Chicago started the 2021-22 season 27-13 and led the East by a game over the Miami Heat when Ball last played. With him out of the lineup, they lost four of the next five games to drop out of first place, and slid all the way to sixth by the end of the season.
Ball first had surgery to repair a torn meniscus in his left knee in 2022 with an initial return timeline of six to eight weeks. When his knee did not improve, he underwent a second surgery in September 2022 near the start of training camp.
Last year, amid season-long uncertainty about whether Ball would be able to return, the Bulls battled just to reach the play-in tournament, where they fell to the eventual Eastern Conference champion Heat in the game for the eighth seed. In March, Ball underwent a cartilage transplant surgery on his left knee, which resulted in him being ruled out for all of 2023-24 as well.
"We all know how much we love and miss Lonzo," LaVine said. "You can't replace a guy like that."
Although the Bulls remain optimistic, sources said the organization is still unsure if Ball will ever play for them again, knowing he still has a long way to go in his rehab process. But his progress following this most recent surgery has given all parties involved reason for hope.
"It's good to see him in good spirits because it's never a good thing when you have somebody that's that talented and basketball is taken away from you," LaVine said. "To see him working his way back, being around the team, seeing him in the weight room, seeing him on the court doing things, it's a sight for sore eyes."
The last two players to go more than 1,000 days between games are Emeka Okafor and Greg Oden, according to research by ESPN Stats & Information, and neither played even 30 games in the lone season they played after their returns.
The most optimistic comparison for Ball is perhaps Bill Walton, who was a two-time All-Star and NBA MVP by the time injuries forced him to miss three out of four seasons, including more than 900 days in a row at one point. Walton came back to play 245 games after missing all that time, including 80 games in 1985-86 (when he won Sixth Man of the Year honors), and played his final game at age 34.
Klay Thompson missed two whole seasons because of knee and Achilles injuries before returning in 2021-22, then leading the NBA in 3-point field goals in 2022-23. Shaun Livingston suffered a devastating knee injury while playing for the LA Clippers in 2007, when he was 21 years old. He missed most of the next two seasons, but ended up playing 10 more seasons and winning three championships with the Warriors.
That's a level Ball, an All-Rookie second-team selection in 2017-18, believes he can get back to.
"For me, it's just putting the work in and letting the chips fall where they may," Ball said.

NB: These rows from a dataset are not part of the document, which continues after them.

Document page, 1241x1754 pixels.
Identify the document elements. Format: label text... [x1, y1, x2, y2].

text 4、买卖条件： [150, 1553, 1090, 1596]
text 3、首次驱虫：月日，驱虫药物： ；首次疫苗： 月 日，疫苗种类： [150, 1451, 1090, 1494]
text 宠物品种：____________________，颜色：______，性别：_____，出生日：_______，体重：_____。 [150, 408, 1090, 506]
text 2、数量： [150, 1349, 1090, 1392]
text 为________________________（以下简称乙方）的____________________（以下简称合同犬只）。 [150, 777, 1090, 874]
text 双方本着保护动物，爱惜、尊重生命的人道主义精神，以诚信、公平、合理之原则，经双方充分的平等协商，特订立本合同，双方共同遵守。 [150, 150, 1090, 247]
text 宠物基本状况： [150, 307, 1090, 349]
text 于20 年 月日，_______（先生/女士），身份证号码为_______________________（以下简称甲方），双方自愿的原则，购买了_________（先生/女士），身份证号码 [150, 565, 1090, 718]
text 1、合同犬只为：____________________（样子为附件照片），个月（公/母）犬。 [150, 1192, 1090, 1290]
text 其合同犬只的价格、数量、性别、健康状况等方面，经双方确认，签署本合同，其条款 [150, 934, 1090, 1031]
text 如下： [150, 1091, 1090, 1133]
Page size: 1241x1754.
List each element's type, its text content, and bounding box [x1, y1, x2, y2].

If Ball keeps improving without feeling discomfort, he plans to get back on a basketball court in January. Despite not being able to participate in basketball activities, he joined the team in Nashville and plans to split time rehabbing between Los Angeles and Chicago.
"Any step positive for him promotes a better outlook," DeRozan told ESPN. "He's been the most positive a person can be through this whole process of taking away something he was so great at for these last couple years. ... Even the other day on the team plane, you realized how much we even missed him: being the DJ, playing cards, laughing, joking, talking s---. You miss that. Just to see him in rare form like that means a lot."
And while it might come as a surprise, maintaining that positive outlook, even in the face of such an extended absence, has come naturally to Ball.
"That maybe sounds hard, but for me at the end of the day, I know that I'm still very blessed and I'm still better off than a lot of people in the world," he said. "I can't complain about the injuries that I've had. I still have a great life. A lot of my family is healthy. Besides basketball, there's no real struggles in my life and I'm just blessed for that."